Oh no! Are they playing tag or is it something a bit more sinister? A rush job tonight am afraid. I actually doodled this at 3D school while at lunch time. I went off on my own today for lunch. I just wanted to relax and draw. Shut down for a little bit. I shall socialize with fellow students tomorrow lunchtime. I have barely spoken to anyone the last few days. I've just been concentrating on the tasks at hand in school and formulating plans on how I could make the tutorials am doing more folio worthy. Because at the end of the day, that's what I need to show to people and I can't waste the opportunities. learn how to do something. Then do it again and make it better.
Being back at school is challenging. I painted after school last night. Then today I trained after school, putting up this post and then am going to go and do more painting because I need to do the prints and the scans at the very latest on Saturday night. It is challenging juggling everything. I freelance, I am trying to establish myself as an illustrator/artist with my fish bones and learning 3D, as well as training. I do need the training, keep myself fit and active and to help break down the mental barriers in my head.

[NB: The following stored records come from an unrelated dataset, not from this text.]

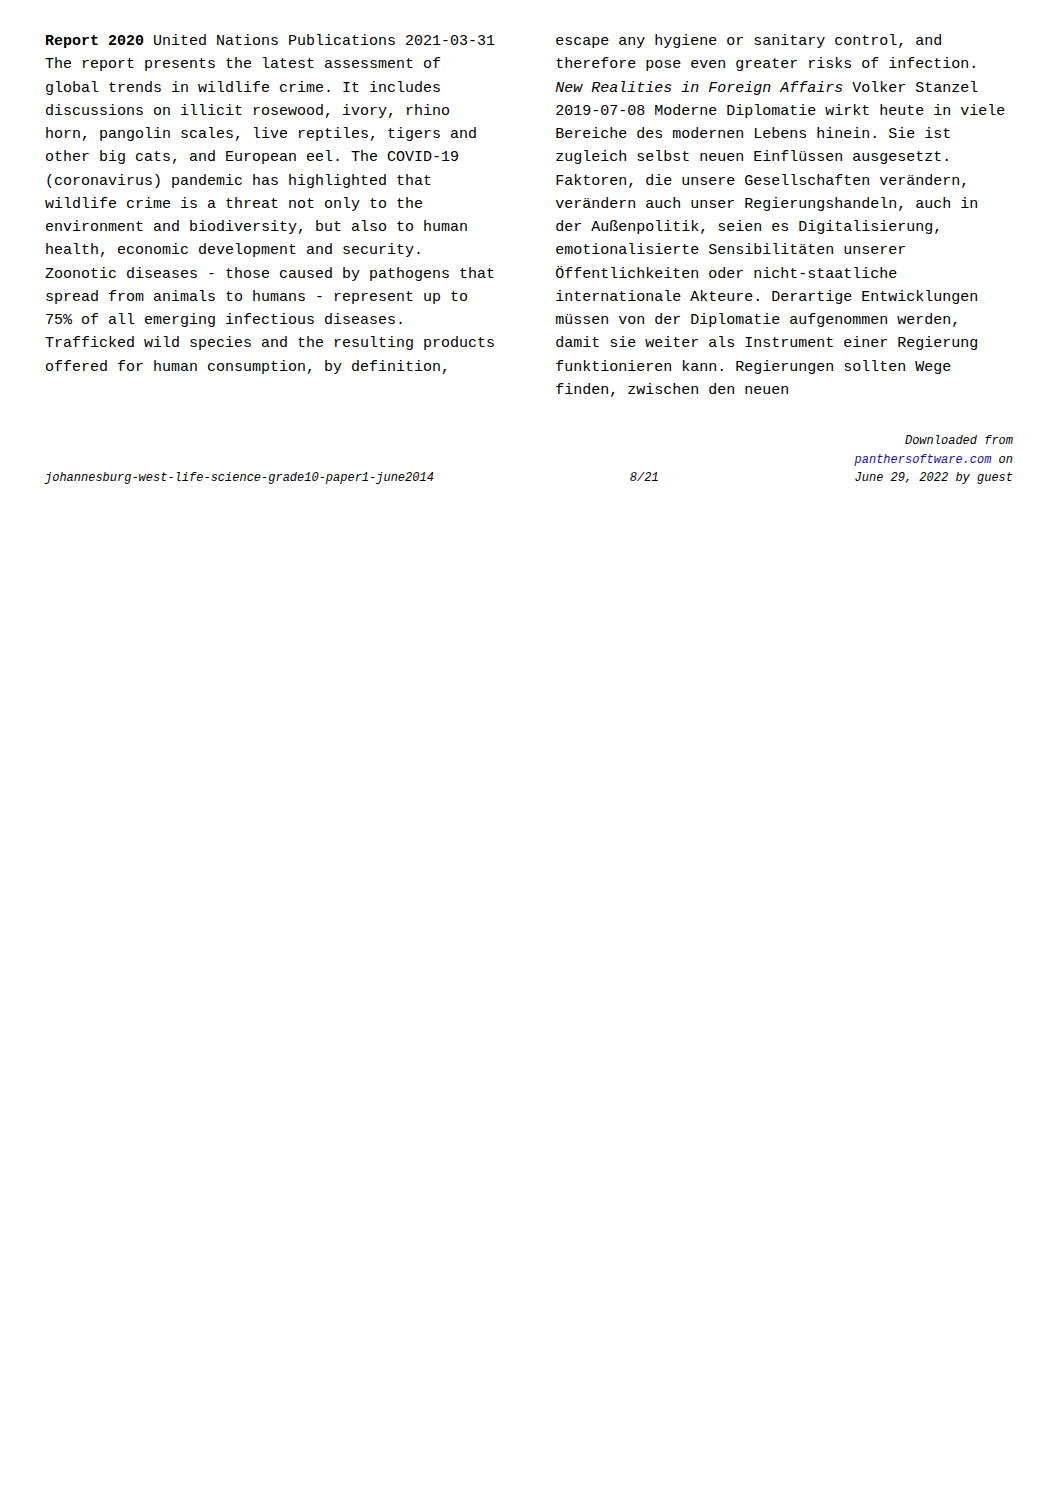Report 2020 United Nations Publications 2021-03-31 The report presents the latest assessment of global trends in wildlife crime. It includes discussions on illicit rosewood, ivory, rhino horn, pangolin scales, live reptiles, tigers and other big cats, and European eel. The COVID-19 (coronavirus) pandemic has highlighted that wildlife crime is a threat not only to the environment and biodiversity, but also to human health, economic development and security. Zoonotic diseases - those caused by pathogens that spread from animals to humans - represent up to 75% of all emerging infectious diseases. Trafficked wild species and the resulting products offered for human consumption, by definition, escape any hygiene or sanitary control, and therefore pose even greater risks of infection.
New Realities in Foreign Affairs Volker Stanzel 2019-07-08 Moderne Diplomatie wirkt heute in viele Bereiche des modernen Lebens hinein. Sie ist zugleich selbst neuen Einflüssen ausgesetzt. Faktoren, die unsere Gesellschaften verändern, verändern auch unser Regierungshandeln, auch in der Außenpolitik, seien es Digitalisierung, emotionalisierte Sensibilitäten unserer Öffentlichkeiten oder nicht-staatliche internationale Akteure. Derartige Entwicklungen müssen von der Diplomatie aufgenommen werden, damit sie weiter als Instrument einer Regierung funktionieren kann. Regierungen sollten Wege finden, zwischen den neuen
johannesburg-west-life-science-grade10-paper1-june2014
8/21
Downloaded from
panthersoftware.com on
June 29, 2022 by guest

Training with Justin today was tough. I have been training with Justin for a month now. I hired him as my personal trainer at the start of the year. I have started to lose my drive at the gym and my food eating habits got a bit worse and I missed having challenges and someone there to just kick my ass into gear. I don't have the mental capabilities to train myself in a manner that could get me to my ideal fitness and to be able to physically do certain things that I have always wanted to do. The mental barriers that break at exercise will stick with me outside of it. I need to break some mental demons. I am not to a point that I am happy with yet. I will get there though. Training with Just has been awesome though! I look a whole lot better, am trimmer, I can see progress, I am fitter than I have been in a long time and I do enjoy it. I mean, I am wrecked at training but I really do enjoy it. I really am a sucker for punishment. Tsk.